Pixel coordinate listings.
+ + + +

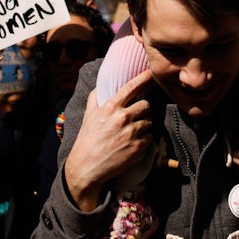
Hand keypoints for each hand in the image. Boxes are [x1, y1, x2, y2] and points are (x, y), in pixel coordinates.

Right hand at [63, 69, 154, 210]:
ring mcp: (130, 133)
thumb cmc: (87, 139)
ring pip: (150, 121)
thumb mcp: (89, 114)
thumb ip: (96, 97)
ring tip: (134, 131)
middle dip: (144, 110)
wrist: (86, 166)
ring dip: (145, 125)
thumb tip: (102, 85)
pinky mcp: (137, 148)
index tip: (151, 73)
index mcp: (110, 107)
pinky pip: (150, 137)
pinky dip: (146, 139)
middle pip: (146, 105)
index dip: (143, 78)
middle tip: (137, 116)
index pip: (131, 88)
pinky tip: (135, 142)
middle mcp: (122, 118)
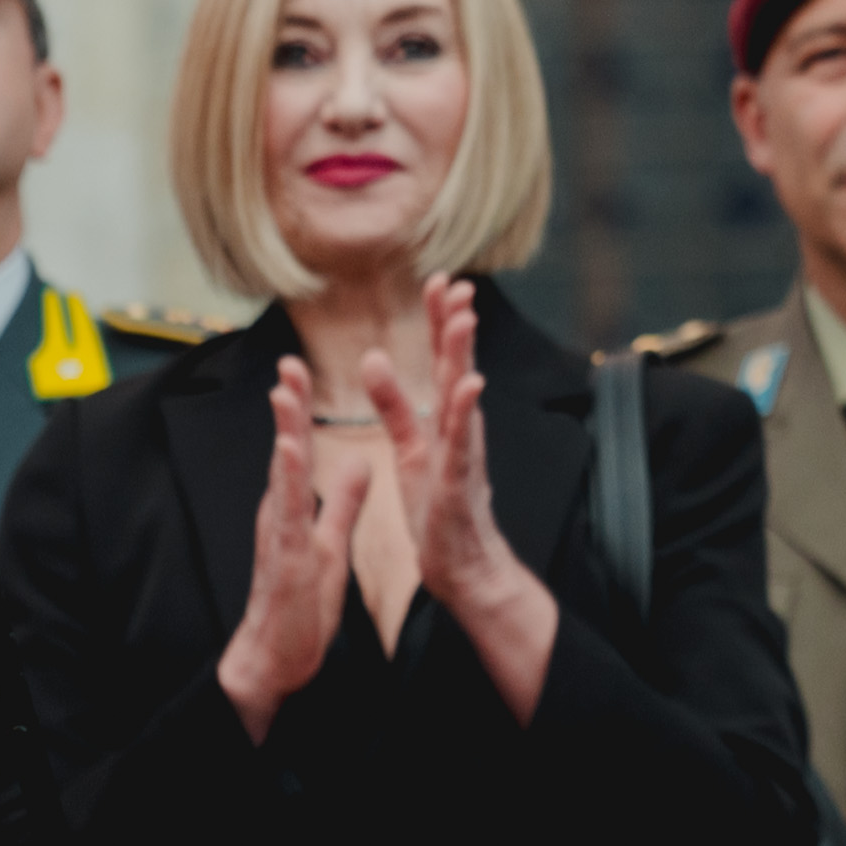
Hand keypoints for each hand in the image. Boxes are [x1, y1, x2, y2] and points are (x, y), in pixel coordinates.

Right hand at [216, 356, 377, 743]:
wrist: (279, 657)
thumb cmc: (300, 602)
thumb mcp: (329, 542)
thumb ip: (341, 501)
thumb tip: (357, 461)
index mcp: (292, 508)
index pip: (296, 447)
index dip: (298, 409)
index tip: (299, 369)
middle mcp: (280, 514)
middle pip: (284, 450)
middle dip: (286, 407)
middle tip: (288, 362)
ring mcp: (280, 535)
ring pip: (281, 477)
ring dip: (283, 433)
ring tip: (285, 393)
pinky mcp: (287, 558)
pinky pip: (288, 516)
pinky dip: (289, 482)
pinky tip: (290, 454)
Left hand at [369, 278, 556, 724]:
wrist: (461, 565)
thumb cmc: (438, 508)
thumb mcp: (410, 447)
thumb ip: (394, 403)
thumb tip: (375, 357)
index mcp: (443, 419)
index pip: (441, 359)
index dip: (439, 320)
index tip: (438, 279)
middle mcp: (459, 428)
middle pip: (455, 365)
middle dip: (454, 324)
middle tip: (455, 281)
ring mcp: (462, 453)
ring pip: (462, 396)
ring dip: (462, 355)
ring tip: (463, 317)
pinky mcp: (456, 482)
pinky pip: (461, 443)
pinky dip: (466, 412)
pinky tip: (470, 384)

+ + + +

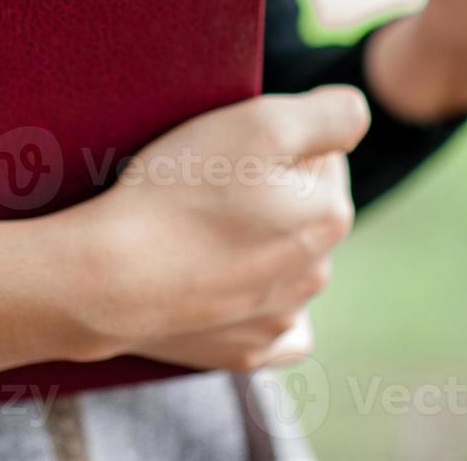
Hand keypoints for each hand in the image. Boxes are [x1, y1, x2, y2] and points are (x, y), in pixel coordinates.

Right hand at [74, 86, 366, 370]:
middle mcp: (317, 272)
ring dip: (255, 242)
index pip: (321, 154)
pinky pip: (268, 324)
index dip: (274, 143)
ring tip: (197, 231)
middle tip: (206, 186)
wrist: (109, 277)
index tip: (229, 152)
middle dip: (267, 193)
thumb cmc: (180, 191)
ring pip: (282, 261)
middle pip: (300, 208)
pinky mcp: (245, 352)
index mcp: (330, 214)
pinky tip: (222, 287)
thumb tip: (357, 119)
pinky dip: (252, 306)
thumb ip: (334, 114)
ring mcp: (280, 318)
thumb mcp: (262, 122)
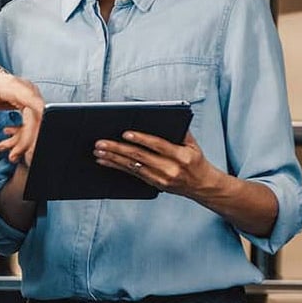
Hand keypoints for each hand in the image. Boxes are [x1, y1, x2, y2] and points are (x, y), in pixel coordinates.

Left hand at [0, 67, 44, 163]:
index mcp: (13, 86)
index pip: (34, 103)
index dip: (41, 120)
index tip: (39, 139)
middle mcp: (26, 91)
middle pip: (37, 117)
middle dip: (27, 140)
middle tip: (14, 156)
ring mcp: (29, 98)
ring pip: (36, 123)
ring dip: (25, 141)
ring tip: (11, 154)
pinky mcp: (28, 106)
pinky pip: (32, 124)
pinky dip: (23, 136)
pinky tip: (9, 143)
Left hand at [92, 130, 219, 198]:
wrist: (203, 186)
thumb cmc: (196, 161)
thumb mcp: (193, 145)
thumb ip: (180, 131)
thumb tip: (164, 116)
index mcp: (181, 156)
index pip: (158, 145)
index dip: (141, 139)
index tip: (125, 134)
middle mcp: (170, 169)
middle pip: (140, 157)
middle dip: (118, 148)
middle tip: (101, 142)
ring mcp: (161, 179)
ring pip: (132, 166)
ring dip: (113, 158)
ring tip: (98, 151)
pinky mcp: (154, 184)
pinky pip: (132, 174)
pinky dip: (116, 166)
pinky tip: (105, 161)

+ + + +

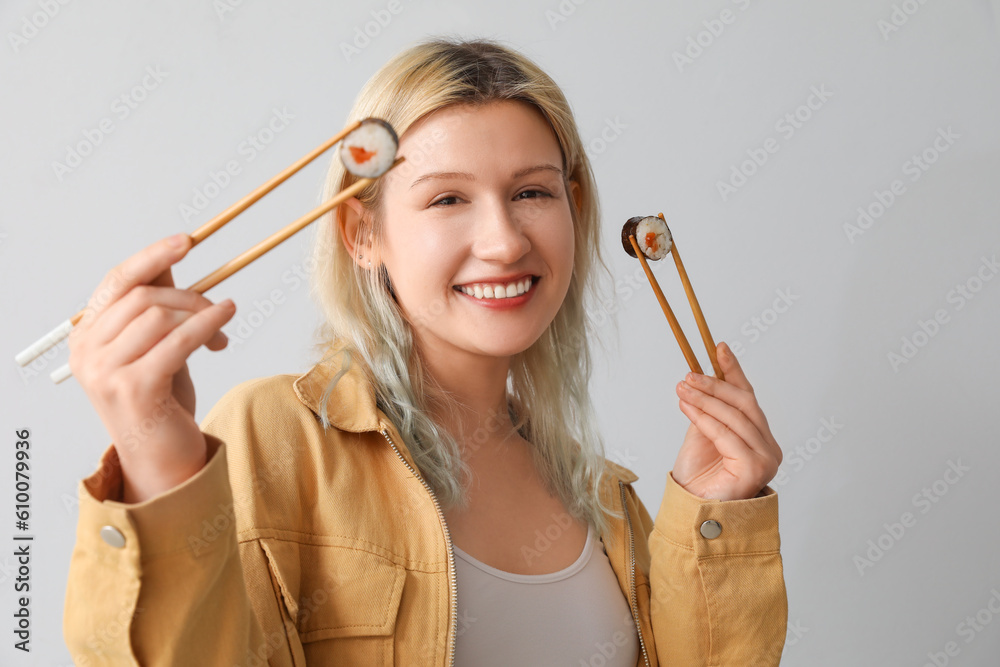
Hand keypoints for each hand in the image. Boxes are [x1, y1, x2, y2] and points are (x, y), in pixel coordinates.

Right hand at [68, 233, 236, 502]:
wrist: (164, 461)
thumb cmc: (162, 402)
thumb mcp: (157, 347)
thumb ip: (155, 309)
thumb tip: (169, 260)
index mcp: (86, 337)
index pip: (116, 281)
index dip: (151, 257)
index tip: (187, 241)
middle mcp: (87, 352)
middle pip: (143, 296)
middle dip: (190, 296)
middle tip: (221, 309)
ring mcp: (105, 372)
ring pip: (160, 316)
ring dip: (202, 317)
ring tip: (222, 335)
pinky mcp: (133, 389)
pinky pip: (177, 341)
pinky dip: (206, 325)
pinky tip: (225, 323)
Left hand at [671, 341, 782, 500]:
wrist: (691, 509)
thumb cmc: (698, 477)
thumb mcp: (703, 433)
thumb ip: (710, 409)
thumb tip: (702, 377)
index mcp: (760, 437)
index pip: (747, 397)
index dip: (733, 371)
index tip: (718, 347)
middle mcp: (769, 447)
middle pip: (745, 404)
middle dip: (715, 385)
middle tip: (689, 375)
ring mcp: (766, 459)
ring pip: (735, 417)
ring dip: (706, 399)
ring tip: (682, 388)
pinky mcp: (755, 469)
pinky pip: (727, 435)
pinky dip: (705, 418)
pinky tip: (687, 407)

+ + + +

About this task. Where does the word "wrist" occur in the records? Return every line that holds it.

Task answer.
wrist: (86, 166)
wrist: (279, 657)
wrist: (461, 565)
wrist: (109, 277)
wrist: (203, 186)
wrist: (164, 461)
wrist: (691, 509)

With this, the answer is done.